Seagrass meadows are an important and often overlooked habitat in the UK. Found along the coastlines throughout the country, seagrass meadows provide important ecological services, such as carbon sequestration, oxygen production, and nursery grounds for many species of fish and invertebrates. They also help to stabilize sediment and prevent coastal erosion. However, seagrass meadows in the UK have been under threat due to pollution, coastal development, and climate change. The good news is, efforts by LIFE Recreation ReMEDIES are being made to protect and restore these important habitats, including the creation of marine protected areas and the implementation of sustainable fishing practices.

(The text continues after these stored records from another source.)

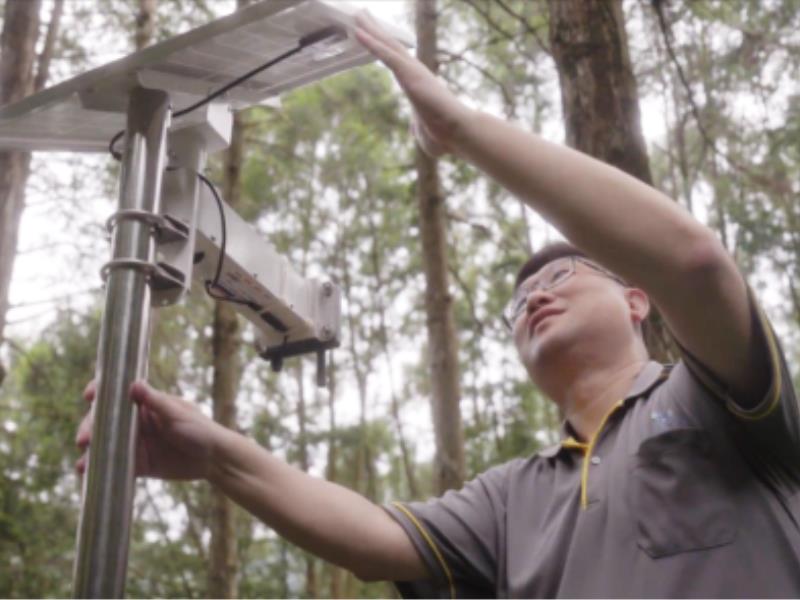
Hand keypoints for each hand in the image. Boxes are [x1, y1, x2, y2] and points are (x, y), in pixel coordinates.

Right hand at [75, 380, 219, 480]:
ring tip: (83, 460)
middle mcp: (137, 422)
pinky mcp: (138, 464)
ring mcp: (136, 443)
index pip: (118, 393)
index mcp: (146, 404)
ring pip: (106, 443)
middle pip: (105, 420)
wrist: (214, 459)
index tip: (89, 395)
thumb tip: (134, 384)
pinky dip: (100, 467)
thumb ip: (155, 402)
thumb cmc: (200, 429)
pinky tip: (86, 470)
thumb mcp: (178, 413)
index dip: (101, 391)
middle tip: (84, 438)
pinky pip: (115, 464)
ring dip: (91, 450)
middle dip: (90, 427)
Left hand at [354, 11, 473, 156]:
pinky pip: (388, 56)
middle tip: (360, 14)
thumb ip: (417, 126)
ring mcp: (413, 72)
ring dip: (371, 30)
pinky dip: (373, 43)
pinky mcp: (411, 75)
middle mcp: (415, 73)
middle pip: (391, 46)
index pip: (396, 61)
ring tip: (357, 14)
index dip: (383, 47)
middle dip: (375, 30)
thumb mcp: (424, 132)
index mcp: (416, 84)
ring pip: (388, 46)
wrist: (459, 134)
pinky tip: (359, 32)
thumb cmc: (446, 136)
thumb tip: (415, 130)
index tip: (371, 34)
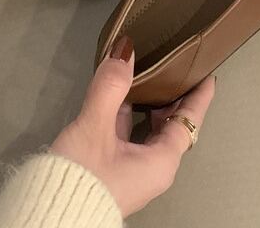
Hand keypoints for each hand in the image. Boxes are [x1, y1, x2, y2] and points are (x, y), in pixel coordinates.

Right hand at [50, 36, 215, 217]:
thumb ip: (110, 85)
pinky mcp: (113, 170)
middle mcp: (153, 168)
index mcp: (161, 162)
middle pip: (172, 126)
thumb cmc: (85, 174)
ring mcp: (133, 170)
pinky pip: (129, 136)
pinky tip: (117, 98)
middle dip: (174, 97)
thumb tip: (125, 49)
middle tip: (174, 68)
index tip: (207, 75)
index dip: (199, 97)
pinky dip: (128, 114)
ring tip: (146, 75)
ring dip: (149, 104)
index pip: (189, 122)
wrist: (52, 215)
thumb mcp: (96, 125)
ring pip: (148, 131)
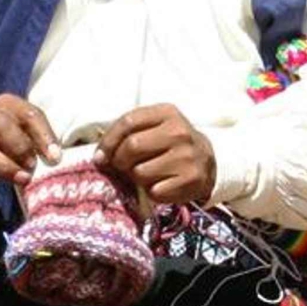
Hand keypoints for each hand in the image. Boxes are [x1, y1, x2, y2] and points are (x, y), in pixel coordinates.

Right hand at [0, 94, 61, 186]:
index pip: (28, 115)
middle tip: (31, 167)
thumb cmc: (4, 134)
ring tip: (19, 179)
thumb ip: (40, 140)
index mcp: (7, 105)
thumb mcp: (23, 128)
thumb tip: (54, 159)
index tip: (54, 159)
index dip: (43, 137)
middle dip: (19, 148)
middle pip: (1, 126)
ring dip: (2, 167)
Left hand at [95, 104, 215, 206]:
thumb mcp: (153, 128)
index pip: (127, 122)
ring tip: (146, 175)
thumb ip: (126, 134)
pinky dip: (151, 193)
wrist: (207, 161)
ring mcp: (186, 156)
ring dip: (136, 178)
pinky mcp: (191, 179)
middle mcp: (179, 131)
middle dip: (119, 161)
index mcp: (167, 113)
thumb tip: (99, 158)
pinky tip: (160, 185)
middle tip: (123, 167)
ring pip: (140, 172)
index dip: (108, 141)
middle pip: (132, 146)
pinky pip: (154, 191)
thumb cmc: (170, 144)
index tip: (101, 156)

LIFE Recreation ReMEDIES is a £2.5 million, four-year marine conservation partnership led by Natural England and funded by the EU LIFE programme to help protect and restore sensitive seabed habitats in southern England. It is the result of a series of workshops held by the National Trust and Royal Yachting Association between 2016 and 2018, which looked at the increasing evidence based on the impacts of recreational activities on sensitive seabed habitats with a view to reaching solutions. Recreational activities in the ocean are increasing, which can raise the pressure on sensitive habitats. Seagrass and Maerl are easily damaged by disturbance from recreational activities. Maerl beds are slow to grow, very fragile, and do not recover from damage.
This four-year project aims to plant a total of eight hectares of seagrass meadows within the five SAC areas that are currently in an unfavorable condition. In doing so, the project will demonstrate new habitat restoration and management approaches to seagrass restoration. This will be done by collecting seagrass seed from the seabed, cultivating it in laboratories, and replanting it on the seabed – a first for England at this scale.
The partnership also aims to work with the boating community to raise awareness and actively inspire better care of underwater habitats by recreational users. Successes will be shared with similar projects across Europe with the aim of inspiring others to adopt large-scale restoration of seagrass beds elsewhere. Restoration work is already underway with the first successful planting effort of seeds and seedlings across almost one hectare of Plymouth Sound National Marine Park in spring 2021.
ReMEDIES is important because it is one of the few projects that focus specifically on seagrass meadows in the UK and brings together scientists, conservationists, and policymakers to work towards a common goal. By restoring and protecting seagrass meadows, ReMEDIES is helping to preserve this vital habitat and the many species that depend on it for their survival.